[Dataset entries]
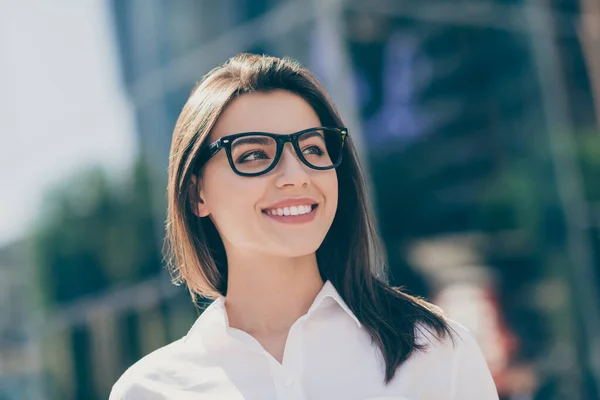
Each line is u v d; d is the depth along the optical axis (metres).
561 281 4.16
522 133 4.20
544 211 4.19
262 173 1.37
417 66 3.98
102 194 4.58
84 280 4.70
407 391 1.38
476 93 4.13
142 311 4.45
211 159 1.44
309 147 1.43
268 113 1.41
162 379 1.50
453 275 3.94
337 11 3.76
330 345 1.43
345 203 1.53
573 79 4.39
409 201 3.87
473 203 4.04
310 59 3.76
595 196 4.32
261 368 1.42
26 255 4.85
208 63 4.07
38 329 4.84
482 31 4.16
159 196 4.41
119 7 4.38
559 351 4.05
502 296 4.03
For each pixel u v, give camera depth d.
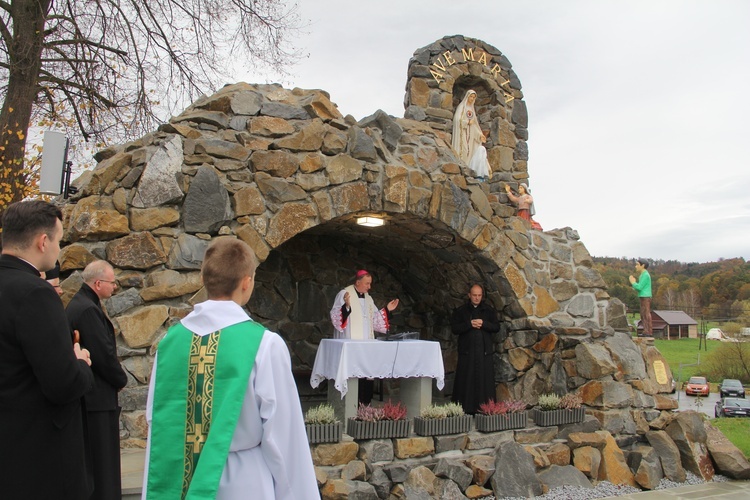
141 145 5.48
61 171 5.04
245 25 9.41
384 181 6.52
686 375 32.38
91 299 3.54
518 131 9.71
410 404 6.68
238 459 1.97
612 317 8.03
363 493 5.52
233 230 5.64
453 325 7.71
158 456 2.04
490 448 6.47
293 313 8.68
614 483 6.62
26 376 2.25
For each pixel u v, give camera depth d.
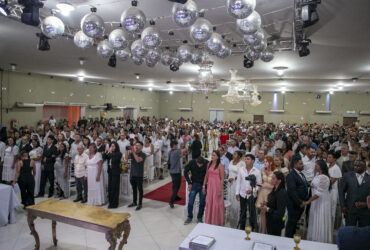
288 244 2.71
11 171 7.02
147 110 25.66
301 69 10.72
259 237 2.86
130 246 4.28
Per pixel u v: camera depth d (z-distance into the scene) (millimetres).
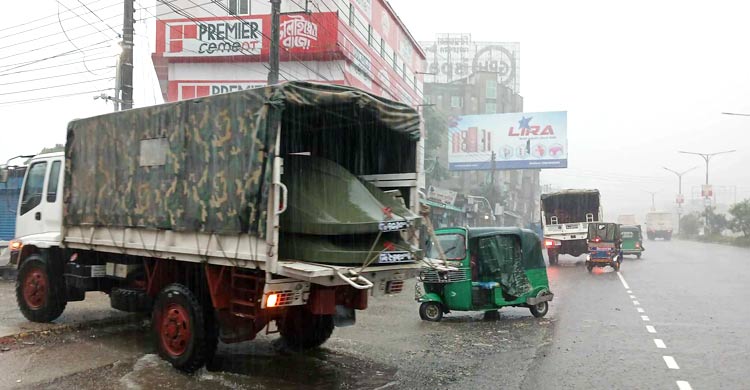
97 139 8391
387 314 12062
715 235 69750
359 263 6348
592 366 7812
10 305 11266
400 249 6730
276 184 6035
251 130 6285
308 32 26750
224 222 6473
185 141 7035
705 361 8156
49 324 9391
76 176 8758
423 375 7184
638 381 7102
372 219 6500
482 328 10594
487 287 11305
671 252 41781
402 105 7363
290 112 6883
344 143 7918
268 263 5996
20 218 10336
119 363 7340
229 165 6488
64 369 7023
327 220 6375
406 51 39906
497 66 95688
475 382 6930
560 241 27641
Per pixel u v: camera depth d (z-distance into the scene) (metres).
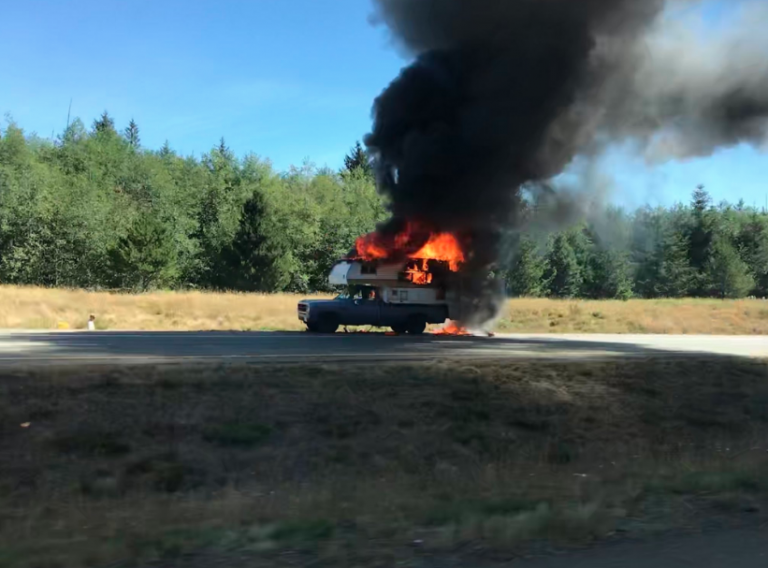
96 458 9.05
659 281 64.88
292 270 59.12
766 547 5.25
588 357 17.45
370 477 9.11
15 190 50.50
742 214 76.50
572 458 10.71
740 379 16.30
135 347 16.31
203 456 9.45
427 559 4.81
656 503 6.55
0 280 49.78
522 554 4.96
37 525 6.01
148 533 5.49
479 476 8.65
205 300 32.12
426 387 12.96
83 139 69.56
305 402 11.49
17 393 10.14
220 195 65.69
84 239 50.88
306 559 4.78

Exercise brief
The entries are to be printed exactly as written; the pictures are to be left out.

Expected answer
Each line is u v d; d is the depth along the optical axis (metres).
561 281 4.16
522 133 4.20
544 211 4.19
262 173 1.37
417 66 3.98
102 194 4.58
84 280 4.70
407 391 1.38
476 93 4.13
142 311 4.45
211 159 1.44
309 147 1.43
268 113 1.41
162 379 1.50
453 275 3.94
337 11 3.76
330 345 1.43
345 203 1.53
573 79 4.39
409 201 3.87
473 203 4.04
310 59 3.76
595 196 4.32
261 368 1.42
26 255 4.85
208 63 4.07
38 329 4.84
482 31 4.16
159 196 4.41
119 7 4.38
559 351 4.05
502 296 4.03
For each pixel u v, give camera depth d.
141 145 5.48
61 171 5.04
245 25 9.41
384 181 6.52
686 375 32.38
91 299 3.54
518 131 9.71
410 404 6.68
238 459 1.97
612 317 8.03
363 493 5.52
233 230 5.64
453 325 7.71
158 456 2.04
490 448 6.47
293 313 8.68
614 483 6.62
26 376 2.25
For each pixel u v, give camera depth d.
288 244 2.71
11 171 7.02
147 110 25.66
301 69 10.72
259 237 2.86
130 246 4.28
Per pixel u v: camera depth d (z-distance into the scene) (millimetres).
97 139 8391
387 314 12062
715 235 69750
359 263 6348
592 366 7812
10 305 11266
400 249 6730
276 184 6035
251 130 6285
308 32 26750
224 222 6473
185 141 7035
705 361 8156
49 324 9391
76 176 8758
423 375 7184
638 381 7102
372 219 6500
482 328 10594
487 287 11305
671 252 41781
402 105 7363
290 112 6883
344 143 7918
268 263 5996
20 218 10336
119 363 7340
229 165 6488
64 369 7023
327 220 6375
406 51 39906
497 66 95688
475 382 6930
560 241 27641
Per pixel u v: camera depth d (z-distance into the scene) (metres).
96 458 9.05
659 281 64.88
292 270 59.12
766 547 5.25
588 357 17.45
370 477 9.11
15 190 50.50
742 214 76.50
572 458 10.71
740 379 16.30
135 347 16.31
203 456 9.45
427 559 4.81
656 503 6.55
0 280 49.78
522 554 4.96
37 525 6.01
148 533 5.49
479 476 8.65
205 300 32.12
426 387 12.96
83 139 69.56
305 402 11.49
17 393 10.14
220 195 65.69
84 239 50.88
306 559 4.78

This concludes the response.